On Wednesday morning we were treated to two exquisite smaller city gardens in Dublin, each designed by an accomplished plants person. First we met Carmel Duignan who welcomed us graciously and showed us around her marvelous compositions of mixed borders, trees and shrubs, including many unusual varieties grown from seed.

Equally charming, Anna Nolan's suburban garden is likewise home to an intriguing display of unusual species, including many miniatures such as her barely-visible dwarf Gunnera. Like Carmel, Anna was most gracious in explaining her approach to garden design and methods of plant propagation.

Our heads by then swimming with plant names and gorgeous gardens, we had "free time" on Wednesday afternoon and went our separate ways to explore Dublin's attractions. Many of the group ended up in the Abbey Theatre that evening for a production of Oliver Goldsmith's 'She Stoops to Conquer'.

On Thursday morning we packed our bags and boarded the coach for the trip south to Cork City. The heat wave that was at this time wreaking so much havoc in continental Europe was also pushing temperatures in Ireland well above average. During the trip south we hit patches of hot sticky roadway where the tar was melting from the sun's heat. The good news for us was that we enjoyed brilliantly blue skies and clear sunny days throughout the tour.

We stopped en route at the magnificent Rock of Cashel, Ireland's premiere ecclesiastical ruin. A bit farther south, the haunting ruins of Bridgetown Abbey, nestled in a lovely rural valley where the Aubeg and Blackwater rivers conjoin, offered us another glimpse of mediaeval ecclesiastical Ireland minus the swarms of tourists at Cashel.

That evening we checked into Jury's Cork Hotel, a venerable old establishment on the banks of the River Lee.

Friday we explored the charming town of Cobh with its historic harbour and hilltop cathedral, and then Fota House and Grounds on Fota Island. The garden and arboretum here are of international importance because of the wide range and diversity of plants, including many southern hemisphere exotics, that flourish in the garden's Gulf Stream microclimate. Again we were fortunate to be guided around the estate by head gardener David O Regan who set more than a couple of hearts throbbing amongst our group.

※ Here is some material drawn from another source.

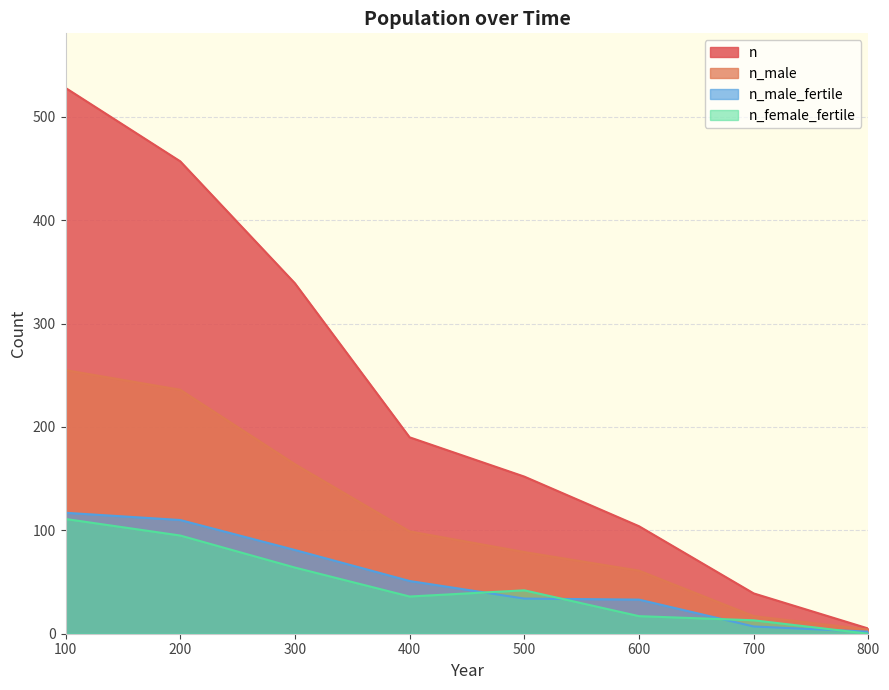

True or false: n_female_fertile and n_male_fertile intersect in this chart.

True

Saturday morning we visited two lovely Cork City gardens - Ann Moloney's beautifully designed 2-acre formal garden and Catherine McHale's joyfully exuberant small city garden. Next came one of the tour's unsurpassed highlights - a visit to Lakemount Gardens in the hills above Cork with its creator Brian Cross. An accomplished painter, Brian has created what is described as "one of Ireland's foremost gardens." And indeed it is. Artistic in its arrangements, lush in its growth, inspiring in its beauty, this is a truly marvelous garden. We pulled ourselves away only with the greatest reluctance.

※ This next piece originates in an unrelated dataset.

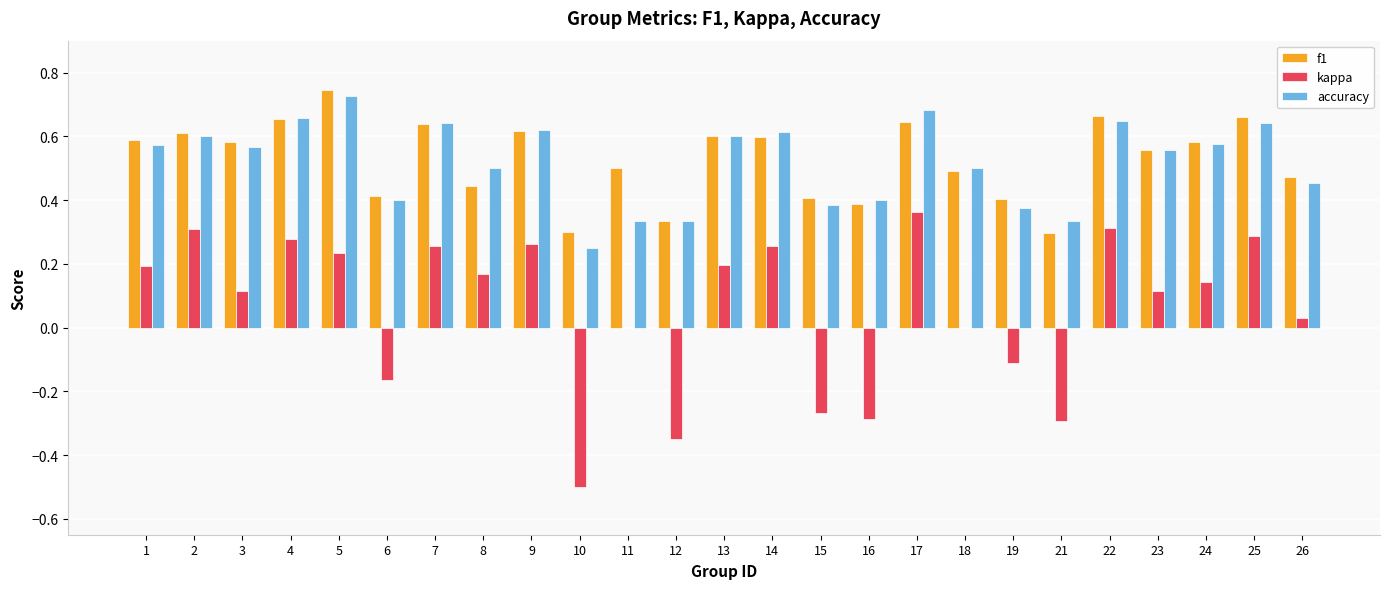

Between 5 and 6, which series saw the biggest shift?

kappa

On our way home we visited Blarney Castle, but I don't believe any of our stalwarts kissed the Blarney Stone. There appeared to be no appreciable diminishment of eloquence as we chatted in the coach on the way home.

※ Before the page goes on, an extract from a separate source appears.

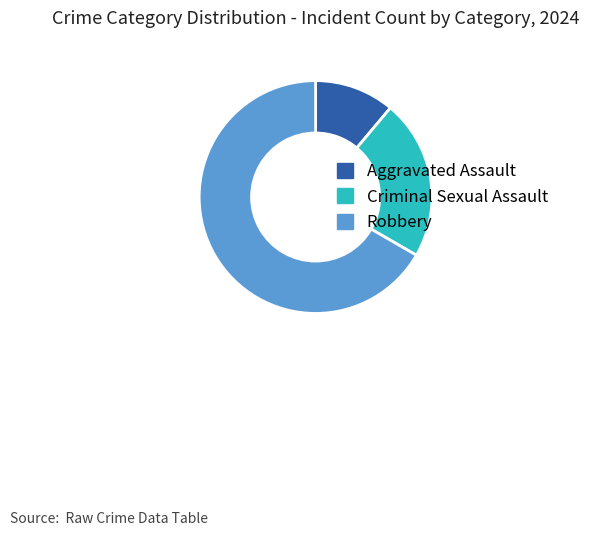

Does any single category account for the majority?

Yes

Our final day (oh, woe!) Was taken up with a journey to the lovely hills of County Kerry where we visited Muckross House and Garden near Killarney. The gem of the 10,000 hectare Killarney National Park, the Muckross estate is one of Ireland's most popular attractions. And with good reason. Completed in 1843, the house itself is marvelous, containing a stunning collection of original antique furnishings, draperies and artifacts, and situated on the impossibly picturesque shores of Muckross Lake. The 20 hectares of garden are informal in layout with expansive lawns and woodlands that blend perfectly into the surrounding vistas of lake and mountain.

After a farewell dinner that evening, at which we celebrated the grand time we'd had together, we bid each other farewell and went our separate ways with the memory of gorgeous Irish gardens and landscapes vivid in our imaginations.